Part of a data file

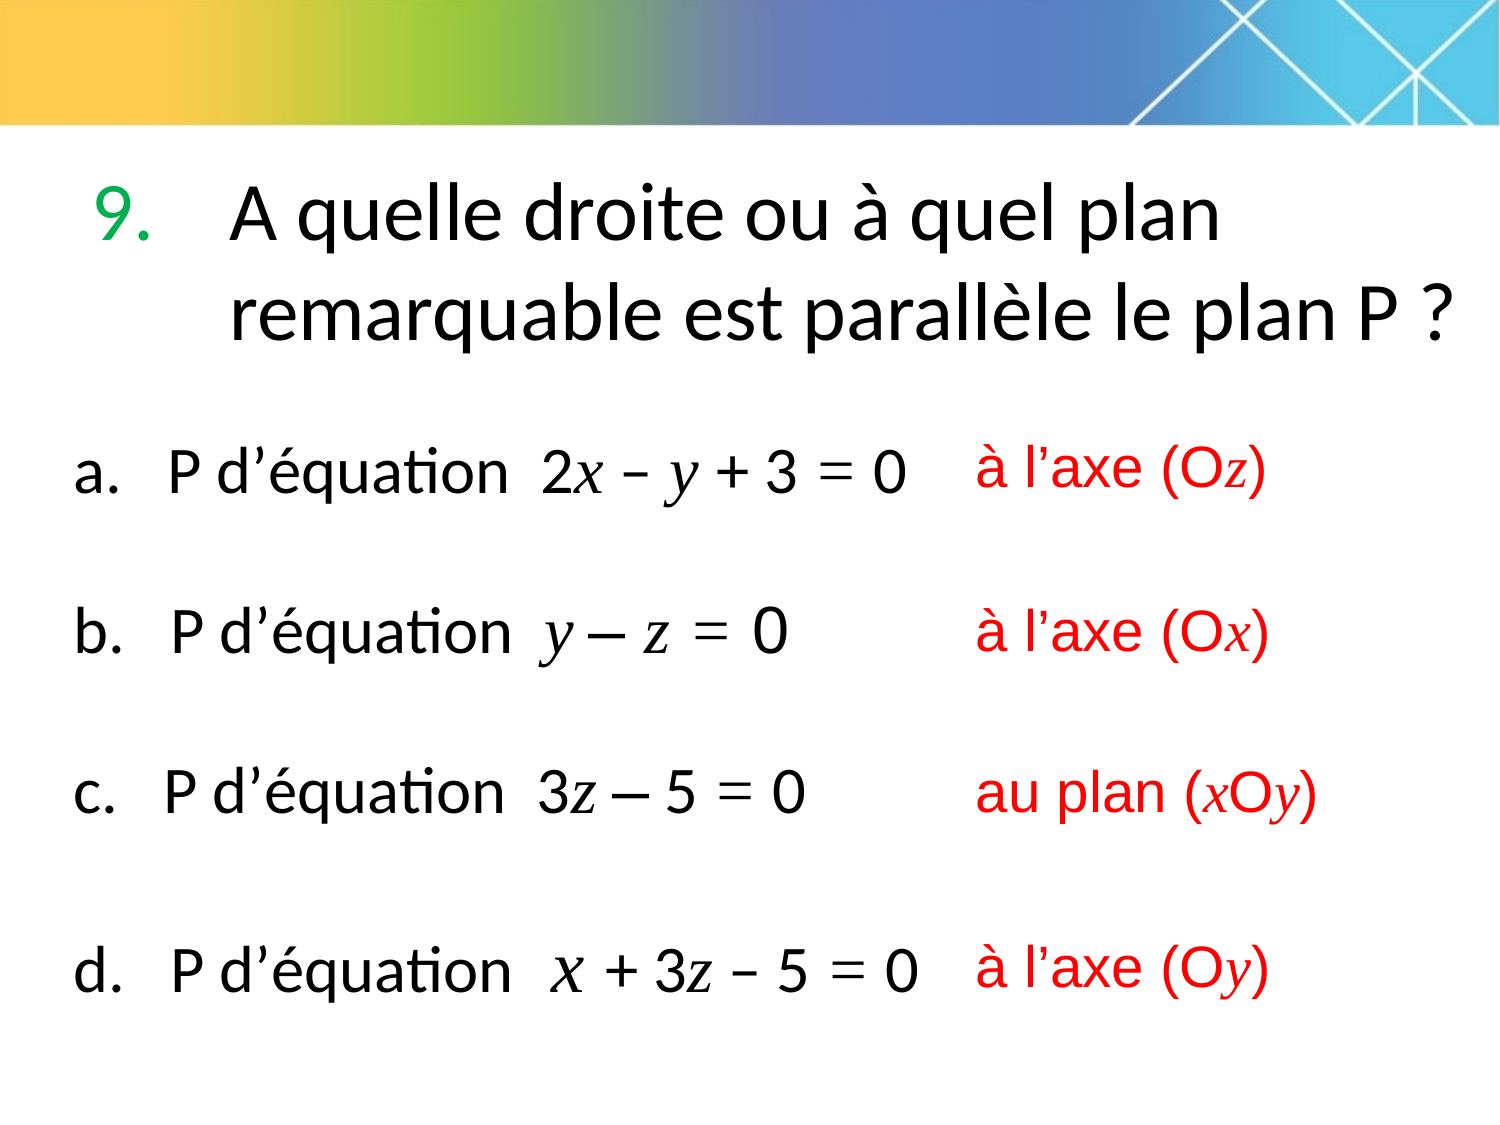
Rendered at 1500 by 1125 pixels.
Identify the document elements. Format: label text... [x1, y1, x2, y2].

title A quelle droite ou à quel plan remarquable est parallèle le plan P ? [76, 149, 1500, 365]
text_box à l’axe (Ox) [960, 585, 1395, 672]
text_box a. P d’équation 2x – y + 3 = 0 b. P d’équation y – z = 0 c. P d’équation 3z – 5 = 0 d. P d’équation x + 3z – 5 = 0 [58, 339, 1454, 1015]
text_box à l’axe (Oz) [960, 421, 1395, 508]
picture [0, 0, 1500, 127]
text_box au plan (xOy) [960, 746, 1395, 832]
text_box à l’axe (Oy) [960, 921, 1395, 1008]
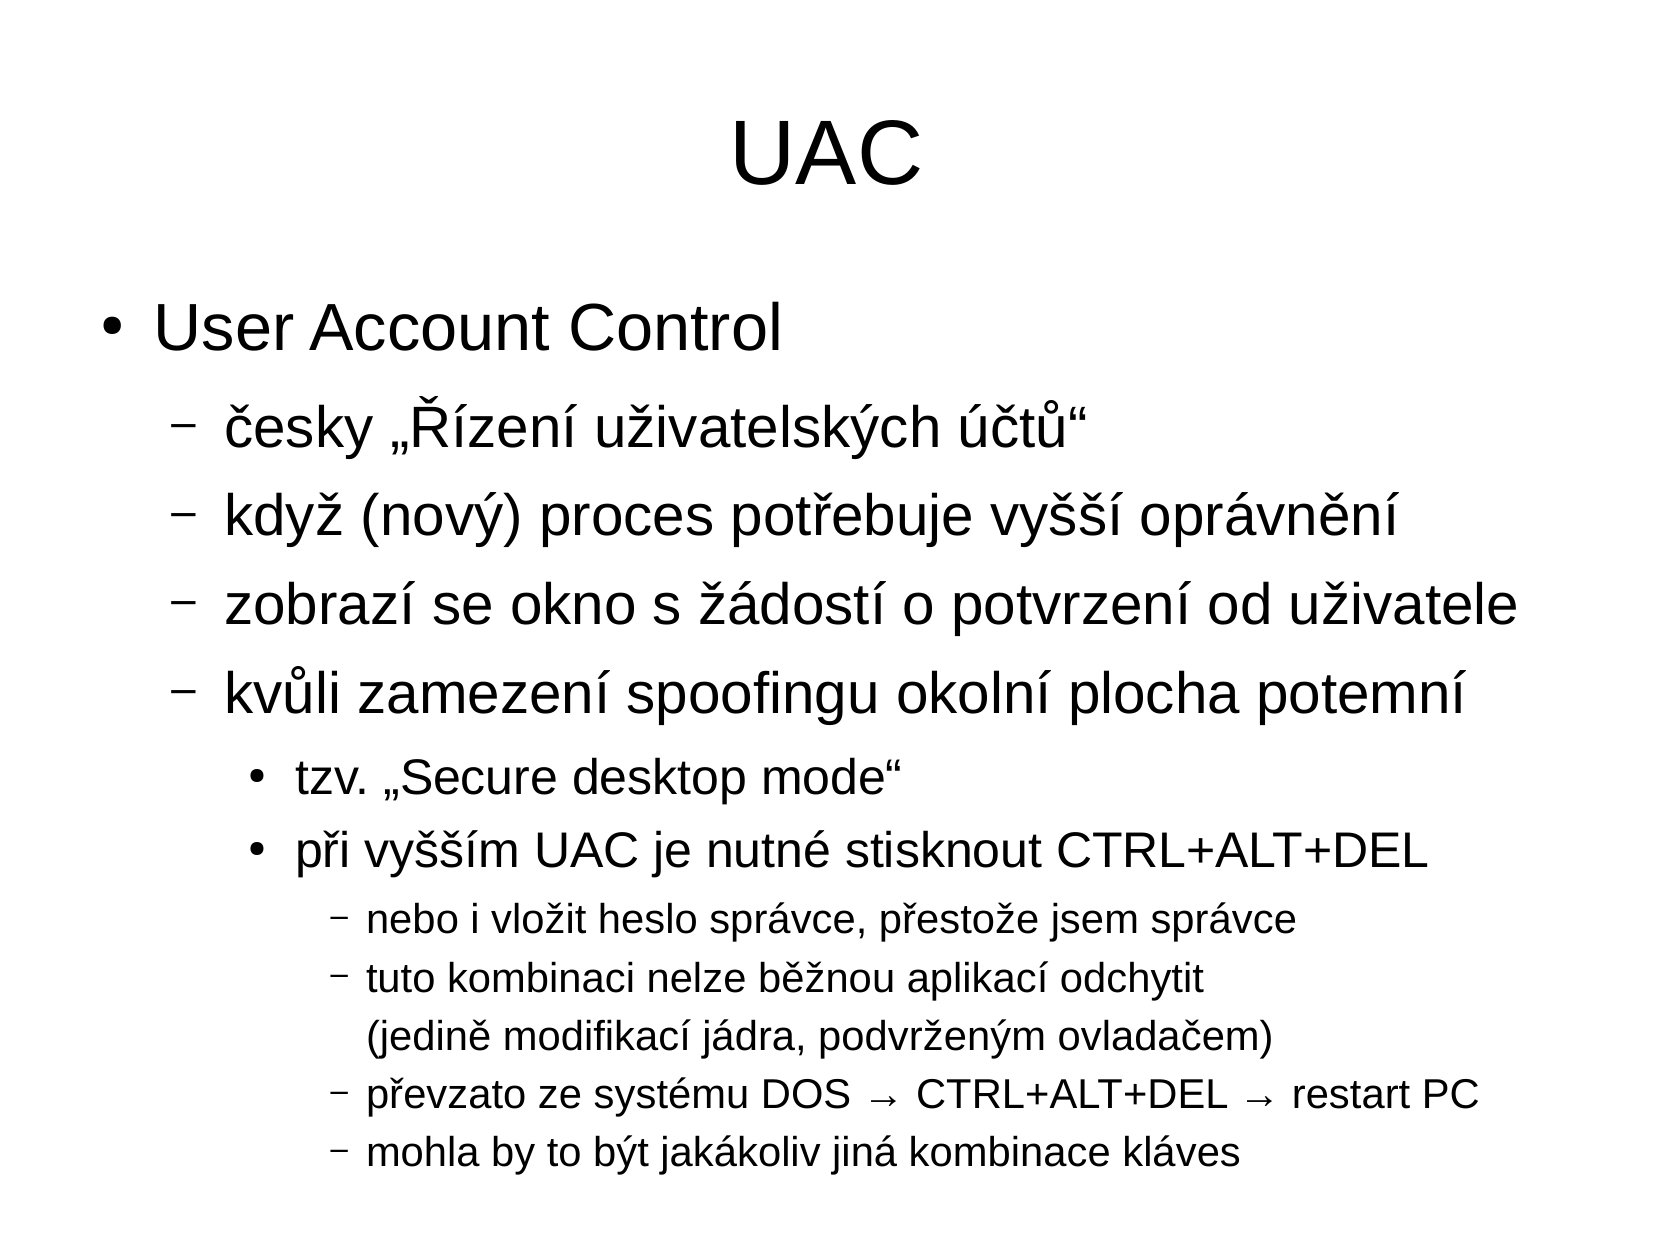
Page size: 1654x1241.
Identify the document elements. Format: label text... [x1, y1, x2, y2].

What the exercise asks = Reproduce all the lines of the records above word for word, but omit the pictures.

Finished task =
Rendered at 1500 by 1125 pixels.
Identify the document elements. Format: label text... [x1, y1, x2, y2].

title A quelle droite ou à quel plan remarquable est parallèle le plan P ? [76, 149, 1500, 365]
text_box à l’axe (Ox) [960, 585, 1395, 672]
text_box a. P d’équation 2x – y + 3 = 0 b. P d’équation y – z = 0 c. P d’équation 3z – 5 = 0 d. P d’équation x + 3z – 5 = 0 [58, 339, 1454, 1015]
text_box à l’axe (Oz) [960, 421, 1395, 508]
picture [0, 0, 1500, 127]
text_box au plan (xOy) [960, 746, 1395, 832]
text_box à l’axe (Oy) [960, 921, 1395, 1008]
Page size: 1654x1241.
Identify the document elements. Format: label text... [x1, y1, x2, y2].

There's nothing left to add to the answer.